Start of Reading passage
A second reason for the decline in regulatory letters issued is the small number of staff members who review advertisements while advertising grows substantially (Donohue et al, 2007). In June 2002, there were only five DDMAC staff members who reviewed 248 DTC broadcast advertisements and an unknown number of DTC print advertisements. These were DTC advertisements that were submitted to DDMAC at the time of their dissemination in 2001 (United States, 2002). By September 2006, there were still fewer than a half a dozen staff members reviewing more than 15,000 DTC advertisements and brochures (United States, 2006).
With concerns growing about these advertisements, in 2007, Senators Ted Kennedy and Mike Enzi introduced S. 1082, the Food and Drug Administration Revitalization Act, in an attempt to require mandatory moratoriums on advertising new prescription drugs, preclearance of DTC advertisements, and a mandate that certain language be included in these advertisements. House Commerce Chairman John Dingell introduced H.R. 2900, the Food and Drug Administration Amendments Act (FDAAA) of 2007, which contained advertising provisions similar to S. 1082, as it was originally introduced. After pressure from the American Advertising Federation (AAF) and the advertising community, these restrictions were removed from the bill. The AAF contends that mandatory moratoriums on pharmaceutical advertising would violate the First Amendment protection for commercial speech (DTC, 2007).
End of Reading passage
Start of Excerpted data
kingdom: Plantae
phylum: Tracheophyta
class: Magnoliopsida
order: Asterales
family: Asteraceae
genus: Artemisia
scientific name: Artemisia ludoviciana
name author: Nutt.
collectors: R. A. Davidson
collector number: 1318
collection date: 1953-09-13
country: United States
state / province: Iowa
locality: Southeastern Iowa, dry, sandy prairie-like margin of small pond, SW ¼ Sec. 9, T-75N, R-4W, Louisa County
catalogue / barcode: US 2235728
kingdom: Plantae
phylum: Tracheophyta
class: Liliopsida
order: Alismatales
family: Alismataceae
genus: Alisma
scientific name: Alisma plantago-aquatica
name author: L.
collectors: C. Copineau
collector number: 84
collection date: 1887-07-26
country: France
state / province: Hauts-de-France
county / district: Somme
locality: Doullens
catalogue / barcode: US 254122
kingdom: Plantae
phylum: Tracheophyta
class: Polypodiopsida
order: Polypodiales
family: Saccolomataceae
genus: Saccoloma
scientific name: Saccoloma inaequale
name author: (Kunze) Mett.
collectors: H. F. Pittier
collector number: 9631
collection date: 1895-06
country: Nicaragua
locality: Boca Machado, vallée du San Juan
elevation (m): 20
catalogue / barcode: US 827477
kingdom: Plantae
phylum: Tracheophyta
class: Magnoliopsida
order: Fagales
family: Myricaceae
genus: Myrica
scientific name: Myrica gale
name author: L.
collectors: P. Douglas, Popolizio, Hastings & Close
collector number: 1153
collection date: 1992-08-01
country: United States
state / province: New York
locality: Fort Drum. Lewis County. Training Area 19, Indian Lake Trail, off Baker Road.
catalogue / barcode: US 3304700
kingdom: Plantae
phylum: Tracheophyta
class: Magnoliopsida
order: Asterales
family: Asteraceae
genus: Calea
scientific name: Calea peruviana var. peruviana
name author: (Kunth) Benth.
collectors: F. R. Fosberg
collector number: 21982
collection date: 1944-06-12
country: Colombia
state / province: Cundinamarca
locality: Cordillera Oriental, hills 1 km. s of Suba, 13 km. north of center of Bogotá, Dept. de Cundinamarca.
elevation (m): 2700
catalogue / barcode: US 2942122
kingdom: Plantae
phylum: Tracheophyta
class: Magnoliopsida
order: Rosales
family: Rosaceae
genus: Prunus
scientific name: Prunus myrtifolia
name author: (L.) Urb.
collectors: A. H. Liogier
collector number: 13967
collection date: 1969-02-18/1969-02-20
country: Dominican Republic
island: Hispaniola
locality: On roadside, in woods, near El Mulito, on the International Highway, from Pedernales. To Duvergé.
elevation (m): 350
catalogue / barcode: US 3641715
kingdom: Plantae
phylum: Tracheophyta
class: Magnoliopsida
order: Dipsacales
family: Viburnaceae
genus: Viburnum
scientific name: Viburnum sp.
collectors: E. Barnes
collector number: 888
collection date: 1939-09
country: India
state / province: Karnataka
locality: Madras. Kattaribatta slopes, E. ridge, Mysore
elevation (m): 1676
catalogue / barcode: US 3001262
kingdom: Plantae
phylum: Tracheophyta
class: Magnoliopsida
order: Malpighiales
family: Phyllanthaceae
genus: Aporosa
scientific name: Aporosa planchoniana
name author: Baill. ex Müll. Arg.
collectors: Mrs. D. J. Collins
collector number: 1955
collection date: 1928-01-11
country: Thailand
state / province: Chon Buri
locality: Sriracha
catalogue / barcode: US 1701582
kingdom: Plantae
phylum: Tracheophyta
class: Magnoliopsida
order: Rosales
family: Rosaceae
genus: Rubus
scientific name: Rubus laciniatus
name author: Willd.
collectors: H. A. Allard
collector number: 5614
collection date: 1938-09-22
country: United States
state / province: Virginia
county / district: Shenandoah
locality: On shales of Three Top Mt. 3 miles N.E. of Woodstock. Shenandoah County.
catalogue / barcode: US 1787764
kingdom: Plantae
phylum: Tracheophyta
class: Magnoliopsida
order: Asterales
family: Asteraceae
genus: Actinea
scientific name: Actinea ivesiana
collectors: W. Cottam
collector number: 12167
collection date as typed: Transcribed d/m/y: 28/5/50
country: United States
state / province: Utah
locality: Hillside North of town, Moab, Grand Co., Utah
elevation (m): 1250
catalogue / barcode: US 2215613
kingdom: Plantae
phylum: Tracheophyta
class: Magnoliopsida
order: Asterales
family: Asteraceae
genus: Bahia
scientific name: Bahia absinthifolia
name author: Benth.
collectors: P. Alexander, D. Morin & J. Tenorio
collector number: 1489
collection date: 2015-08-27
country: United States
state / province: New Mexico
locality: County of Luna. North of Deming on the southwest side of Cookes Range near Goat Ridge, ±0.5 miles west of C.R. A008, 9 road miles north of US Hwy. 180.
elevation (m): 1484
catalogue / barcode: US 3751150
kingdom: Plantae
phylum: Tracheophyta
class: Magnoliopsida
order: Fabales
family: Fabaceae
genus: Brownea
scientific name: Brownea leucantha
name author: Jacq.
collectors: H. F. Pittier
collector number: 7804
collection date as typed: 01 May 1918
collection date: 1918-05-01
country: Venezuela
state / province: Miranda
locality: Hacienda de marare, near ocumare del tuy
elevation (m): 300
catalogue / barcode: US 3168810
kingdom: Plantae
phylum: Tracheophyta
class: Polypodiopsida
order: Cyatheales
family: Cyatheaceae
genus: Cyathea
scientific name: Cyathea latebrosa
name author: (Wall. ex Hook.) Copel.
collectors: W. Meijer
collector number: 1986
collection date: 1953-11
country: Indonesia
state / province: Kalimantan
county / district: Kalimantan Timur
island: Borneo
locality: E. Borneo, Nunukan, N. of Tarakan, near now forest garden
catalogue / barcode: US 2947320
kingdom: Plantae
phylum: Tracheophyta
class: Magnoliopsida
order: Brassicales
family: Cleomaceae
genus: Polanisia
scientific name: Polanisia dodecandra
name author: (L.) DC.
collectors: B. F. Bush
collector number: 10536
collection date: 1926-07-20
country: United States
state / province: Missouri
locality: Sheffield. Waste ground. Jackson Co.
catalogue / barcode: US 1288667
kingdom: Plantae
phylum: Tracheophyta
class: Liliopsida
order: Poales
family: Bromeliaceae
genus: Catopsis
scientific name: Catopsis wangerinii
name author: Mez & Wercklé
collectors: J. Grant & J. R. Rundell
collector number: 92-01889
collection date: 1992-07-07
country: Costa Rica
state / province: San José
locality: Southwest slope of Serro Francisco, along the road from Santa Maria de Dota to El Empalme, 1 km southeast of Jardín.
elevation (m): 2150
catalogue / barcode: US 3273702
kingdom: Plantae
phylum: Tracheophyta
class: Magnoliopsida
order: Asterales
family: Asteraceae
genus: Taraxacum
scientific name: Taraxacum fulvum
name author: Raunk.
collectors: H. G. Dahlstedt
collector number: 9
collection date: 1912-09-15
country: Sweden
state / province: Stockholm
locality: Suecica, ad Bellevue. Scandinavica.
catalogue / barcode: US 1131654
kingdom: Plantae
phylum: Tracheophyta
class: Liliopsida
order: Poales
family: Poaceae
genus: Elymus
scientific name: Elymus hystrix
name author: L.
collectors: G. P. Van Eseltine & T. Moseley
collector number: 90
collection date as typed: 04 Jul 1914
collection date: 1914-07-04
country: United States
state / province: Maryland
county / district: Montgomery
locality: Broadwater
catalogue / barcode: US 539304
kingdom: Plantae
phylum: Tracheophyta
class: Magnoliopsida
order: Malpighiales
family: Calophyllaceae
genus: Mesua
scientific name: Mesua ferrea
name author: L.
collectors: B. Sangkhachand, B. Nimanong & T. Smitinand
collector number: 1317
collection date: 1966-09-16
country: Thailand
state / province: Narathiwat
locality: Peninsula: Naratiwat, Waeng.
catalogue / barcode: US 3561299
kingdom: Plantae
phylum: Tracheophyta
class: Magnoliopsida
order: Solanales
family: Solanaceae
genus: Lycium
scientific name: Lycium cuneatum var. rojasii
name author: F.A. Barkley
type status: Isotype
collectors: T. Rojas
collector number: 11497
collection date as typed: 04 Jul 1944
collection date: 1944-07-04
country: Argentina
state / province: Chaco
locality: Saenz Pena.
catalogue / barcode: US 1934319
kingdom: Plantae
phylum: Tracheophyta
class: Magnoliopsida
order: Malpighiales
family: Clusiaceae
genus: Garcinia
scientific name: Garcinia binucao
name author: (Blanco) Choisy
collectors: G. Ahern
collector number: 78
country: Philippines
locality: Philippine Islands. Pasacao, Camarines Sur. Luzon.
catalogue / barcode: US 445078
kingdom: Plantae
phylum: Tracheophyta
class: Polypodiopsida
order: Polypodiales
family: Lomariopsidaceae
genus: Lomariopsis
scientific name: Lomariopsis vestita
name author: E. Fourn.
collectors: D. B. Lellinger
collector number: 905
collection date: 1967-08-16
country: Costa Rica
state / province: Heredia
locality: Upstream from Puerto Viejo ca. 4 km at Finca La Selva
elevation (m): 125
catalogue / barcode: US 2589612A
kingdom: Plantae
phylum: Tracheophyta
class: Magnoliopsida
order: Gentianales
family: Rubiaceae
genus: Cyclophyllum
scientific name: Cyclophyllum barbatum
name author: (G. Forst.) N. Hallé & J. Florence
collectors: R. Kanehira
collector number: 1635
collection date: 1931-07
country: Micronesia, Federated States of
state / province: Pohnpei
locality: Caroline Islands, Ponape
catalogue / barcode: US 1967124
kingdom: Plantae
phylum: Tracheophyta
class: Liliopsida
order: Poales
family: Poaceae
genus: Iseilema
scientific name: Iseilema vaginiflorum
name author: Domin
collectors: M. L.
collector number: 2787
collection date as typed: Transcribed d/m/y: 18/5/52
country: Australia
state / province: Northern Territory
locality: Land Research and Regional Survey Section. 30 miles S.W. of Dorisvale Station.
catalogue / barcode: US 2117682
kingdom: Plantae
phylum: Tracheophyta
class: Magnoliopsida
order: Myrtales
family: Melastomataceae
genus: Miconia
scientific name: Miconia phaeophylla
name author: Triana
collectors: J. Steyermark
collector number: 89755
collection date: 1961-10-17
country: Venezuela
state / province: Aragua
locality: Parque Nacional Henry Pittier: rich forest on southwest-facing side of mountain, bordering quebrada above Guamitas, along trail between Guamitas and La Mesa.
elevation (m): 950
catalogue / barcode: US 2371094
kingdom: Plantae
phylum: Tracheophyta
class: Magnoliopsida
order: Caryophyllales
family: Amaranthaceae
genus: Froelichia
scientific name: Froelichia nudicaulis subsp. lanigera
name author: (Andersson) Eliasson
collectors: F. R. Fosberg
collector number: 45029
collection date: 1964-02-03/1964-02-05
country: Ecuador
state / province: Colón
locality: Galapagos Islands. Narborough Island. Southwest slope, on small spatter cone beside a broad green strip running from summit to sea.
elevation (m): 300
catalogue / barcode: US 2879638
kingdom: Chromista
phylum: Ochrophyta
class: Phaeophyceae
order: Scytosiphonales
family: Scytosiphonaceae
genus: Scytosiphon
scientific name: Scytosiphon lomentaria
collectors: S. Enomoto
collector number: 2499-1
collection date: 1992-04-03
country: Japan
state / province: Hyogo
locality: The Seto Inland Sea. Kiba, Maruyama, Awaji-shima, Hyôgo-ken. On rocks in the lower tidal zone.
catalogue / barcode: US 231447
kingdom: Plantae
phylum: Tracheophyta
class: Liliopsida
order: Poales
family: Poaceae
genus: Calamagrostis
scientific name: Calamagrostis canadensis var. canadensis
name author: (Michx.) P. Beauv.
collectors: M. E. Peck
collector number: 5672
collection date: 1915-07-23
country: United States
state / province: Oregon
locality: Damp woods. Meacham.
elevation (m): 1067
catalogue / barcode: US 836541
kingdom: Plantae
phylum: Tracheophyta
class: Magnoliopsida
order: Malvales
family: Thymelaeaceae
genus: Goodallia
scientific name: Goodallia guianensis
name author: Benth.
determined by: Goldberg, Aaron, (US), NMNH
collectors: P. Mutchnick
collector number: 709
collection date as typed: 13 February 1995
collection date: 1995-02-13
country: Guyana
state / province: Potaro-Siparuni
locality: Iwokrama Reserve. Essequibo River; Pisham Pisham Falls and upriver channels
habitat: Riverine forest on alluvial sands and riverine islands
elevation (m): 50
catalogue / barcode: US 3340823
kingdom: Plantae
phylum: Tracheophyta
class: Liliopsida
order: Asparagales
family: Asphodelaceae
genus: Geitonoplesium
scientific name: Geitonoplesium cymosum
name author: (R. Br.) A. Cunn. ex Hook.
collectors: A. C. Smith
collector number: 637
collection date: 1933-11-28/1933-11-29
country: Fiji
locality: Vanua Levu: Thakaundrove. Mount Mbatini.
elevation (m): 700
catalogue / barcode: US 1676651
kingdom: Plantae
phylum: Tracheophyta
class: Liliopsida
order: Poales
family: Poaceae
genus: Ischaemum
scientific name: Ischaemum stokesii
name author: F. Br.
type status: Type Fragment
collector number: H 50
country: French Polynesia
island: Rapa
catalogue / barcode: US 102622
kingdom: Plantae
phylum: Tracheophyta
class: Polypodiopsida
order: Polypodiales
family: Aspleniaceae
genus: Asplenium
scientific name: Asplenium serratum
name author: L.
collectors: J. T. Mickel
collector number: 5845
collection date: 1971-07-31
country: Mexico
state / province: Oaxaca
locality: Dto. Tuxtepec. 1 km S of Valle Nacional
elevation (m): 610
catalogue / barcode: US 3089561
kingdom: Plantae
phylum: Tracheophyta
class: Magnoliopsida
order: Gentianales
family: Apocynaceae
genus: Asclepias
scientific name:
End of Excerpted data
### Exercise directions
In the passage on drug advertising regulation, which senators introduced S. 1082 in 2007?

### Problem solution
Senators Ted Kennedy and Mike Enzi